Welche Dimension das Projekt Alma annimmt, belegt der im Vergleich zum Maschinenbau enorme Zeitraum von den anfänglichen Skizzen bis zur Eröffnung: Alma wurde in den 90er Jahren geplant. Erste Gespräche zwischen Vertex und Lenze gab es 1999 – zu einem Zeitpunkt, als es die 9400er-Serie noch gar nicht gab. In den Jahren 2001 bis 2003 wurde dann von Vertex in den USA ein Prototyp gebaut, seinerzeit noch mit Lenze-Reglern der Baureihe 9300. 2006 wurde entschieden, für die Produktionsphase die damals noch brandneuen L-Force-Geräte der Reihe 9400 in der Ausbaustufe HighLine einzusetzen. Denn Alma ist mit einer Laufzeit von 30 Jahren angelegt, dabei muss sichergestellt sein, dass auch in zehn Jahren noch gleiche oder zumindest kompatible Geräte lieferbar sind. Weitere Vorteile des Umstiegs auf die neue Baureihe waren die besseren Konfigurierbarkeit sowie eine einfachere Wartung.
Spektakuläre Bilder
Wie gut die von Vertex und Lenze konzipierte Lösung arbeitet, zeigt Alma mit spektakulären Aufnahmen. Beim noch jungen Stern HL Tauri – etwa 450 Lichtjahre von der Erde entfernt – übertrifft das Bild viele Erwartungen: Es zeigt unerwartet feine Details in der Materiescheibe, die von der Geburt des Sterns zurückgelassen wurde. Sichtbar sind eine Reihe konzentrischer heller Ringe, getrennt von dunklen Lücken. „Die neuen Ergebnisse sind ein großer Schritt nach vorne in der Beobachtung der Entwicklung protoplanetarer Scheiben und der Entstehung von Planeten“, informiert die ESO. Das European Southern Observatory – auch Südsternwarte genannt – gehört zu den wissenschaftlichen Treibern, die Alma geplant haben und betreiben.

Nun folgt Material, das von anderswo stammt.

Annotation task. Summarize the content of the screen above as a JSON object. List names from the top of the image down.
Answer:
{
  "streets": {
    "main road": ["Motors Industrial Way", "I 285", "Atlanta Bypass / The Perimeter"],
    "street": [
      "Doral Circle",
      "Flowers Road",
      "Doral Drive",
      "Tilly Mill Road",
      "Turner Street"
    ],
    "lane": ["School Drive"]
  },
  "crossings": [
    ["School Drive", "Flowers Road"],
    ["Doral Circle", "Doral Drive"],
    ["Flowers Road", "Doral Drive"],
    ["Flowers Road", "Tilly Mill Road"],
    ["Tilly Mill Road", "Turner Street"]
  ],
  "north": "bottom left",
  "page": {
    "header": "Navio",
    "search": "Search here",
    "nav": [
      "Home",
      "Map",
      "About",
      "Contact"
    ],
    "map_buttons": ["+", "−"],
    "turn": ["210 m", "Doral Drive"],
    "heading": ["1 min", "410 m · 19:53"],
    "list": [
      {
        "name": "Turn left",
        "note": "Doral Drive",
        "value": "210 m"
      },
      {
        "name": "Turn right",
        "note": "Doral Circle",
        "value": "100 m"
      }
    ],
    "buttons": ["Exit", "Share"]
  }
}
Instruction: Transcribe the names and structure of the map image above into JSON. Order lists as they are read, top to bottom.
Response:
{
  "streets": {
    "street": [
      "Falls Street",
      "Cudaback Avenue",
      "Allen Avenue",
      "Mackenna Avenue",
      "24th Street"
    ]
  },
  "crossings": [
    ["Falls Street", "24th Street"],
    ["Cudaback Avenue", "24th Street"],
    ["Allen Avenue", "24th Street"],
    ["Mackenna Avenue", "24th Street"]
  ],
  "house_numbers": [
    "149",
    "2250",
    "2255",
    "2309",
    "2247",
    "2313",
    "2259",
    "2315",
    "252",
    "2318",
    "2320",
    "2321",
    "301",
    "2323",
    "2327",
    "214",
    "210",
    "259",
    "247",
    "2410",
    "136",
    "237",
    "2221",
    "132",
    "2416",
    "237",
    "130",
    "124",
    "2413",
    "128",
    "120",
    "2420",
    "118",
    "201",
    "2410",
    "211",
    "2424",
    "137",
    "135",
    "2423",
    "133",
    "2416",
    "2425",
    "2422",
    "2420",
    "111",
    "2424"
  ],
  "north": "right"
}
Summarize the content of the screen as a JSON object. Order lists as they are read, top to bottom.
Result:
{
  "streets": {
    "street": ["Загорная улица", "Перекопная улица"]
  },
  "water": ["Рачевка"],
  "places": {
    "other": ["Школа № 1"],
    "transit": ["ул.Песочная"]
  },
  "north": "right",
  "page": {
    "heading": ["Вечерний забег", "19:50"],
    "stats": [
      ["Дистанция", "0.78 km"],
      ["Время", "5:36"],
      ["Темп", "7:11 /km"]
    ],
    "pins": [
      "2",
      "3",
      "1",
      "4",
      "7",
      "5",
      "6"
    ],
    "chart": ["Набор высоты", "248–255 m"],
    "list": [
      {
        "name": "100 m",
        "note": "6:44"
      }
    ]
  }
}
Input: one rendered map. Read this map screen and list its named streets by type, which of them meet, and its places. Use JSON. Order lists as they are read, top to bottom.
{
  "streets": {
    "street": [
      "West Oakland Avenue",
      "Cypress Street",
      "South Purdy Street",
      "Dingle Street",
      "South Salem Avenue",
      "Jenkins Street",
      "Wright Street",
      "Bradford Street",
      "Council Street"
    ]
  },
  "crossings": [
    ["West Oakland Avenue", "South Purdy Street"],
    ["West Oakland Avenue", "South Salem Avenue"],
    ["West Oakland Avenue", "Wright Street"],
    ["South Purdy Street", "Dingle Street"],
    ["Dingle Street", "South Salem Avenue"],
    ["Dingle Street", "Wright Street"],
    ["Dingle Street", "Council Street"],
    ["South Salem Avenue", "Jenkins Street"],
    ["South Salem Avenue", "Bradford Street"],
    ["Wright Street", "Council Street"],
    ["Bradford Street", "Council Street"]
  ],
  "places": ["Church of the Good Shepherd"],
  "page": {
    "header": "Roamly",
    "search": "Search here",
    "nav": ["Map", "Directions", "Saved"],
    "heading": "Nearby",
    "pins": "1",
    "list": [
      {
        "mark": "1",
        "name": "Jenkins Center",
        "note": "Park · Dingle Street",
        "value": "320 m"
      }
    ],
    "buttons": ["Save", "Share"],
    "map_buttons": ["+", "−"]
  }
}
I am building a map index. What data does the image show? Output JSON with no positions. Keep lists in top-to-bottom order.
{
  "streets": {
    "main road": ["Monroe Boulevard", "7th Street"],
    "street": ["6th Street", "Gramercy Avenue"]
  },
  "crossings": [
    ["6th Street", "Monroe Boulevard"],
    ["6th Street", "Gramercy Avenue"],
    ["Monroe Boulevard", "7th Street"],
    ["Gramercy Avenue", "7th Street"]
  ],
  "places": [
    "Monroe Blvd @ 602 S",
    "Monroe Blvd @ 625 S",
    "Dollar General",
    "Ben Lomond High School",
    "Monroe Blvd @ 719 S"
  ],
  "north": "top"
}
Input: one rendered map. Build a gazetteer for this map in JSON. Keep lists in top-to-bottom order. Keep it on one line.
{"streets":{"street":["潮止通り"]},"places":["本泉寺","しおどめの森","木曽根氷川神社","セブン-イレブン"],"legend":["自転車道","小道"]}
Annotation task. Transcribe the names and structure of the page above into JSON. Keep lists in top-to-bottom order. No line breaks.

Vorrangige Aufgabe des Observatoriums Chajnantor auf der gleichnamigen Anden-Hochebene ist es, Bilder von der Geburt neuer Sterne, junger Galaxien im frühen Universum sowie von der Entwicklung neuer Planeten im Umkreis ferner Sterne zu liefern. Alma wurde darüber hinaus gebaut, damit die Wissenschaftler die Verteilung und das generelle Vorkommen lebensnotwendiger Moleküle im interstellaren Raum analysieren zu können – und auch neue Verbindungen zu entdecken. Alma beobachtet den Kosmos dafür in einem für das menschliche Auge unsichtbaren Wellenspektrum.
Fazit
Das derzeit größte Radioteleskop in den nordchilenischen Anden beweist seine Leistungsfähigkeit mit hochauflösenden Bildern aus den Tiefen der Galaxis. Die Ausbeute zeigt, was mit aktuell verfügbarer Technik möglich ist, wenn verschiedene Akteure in einem Projekt eng und über Kontinente hinweg zusammenarbeiten. Im Maschinenbau entwickeln sich immer mehr enge Engineering-Partnerschaften – eine Kultur, die in der Wissenschaft schon seit Jahrzehnten gepflegt wird und interdisziplinäre Forschung heißt. Übrigens: Aktuell sind die ersten Prototypen-Antennen des Square Kilometre Array (SKA) in Südafrika im Bau – ebenfalls mit Lenze-Antriebstechnik im Inneren der Anlagen von Vertex.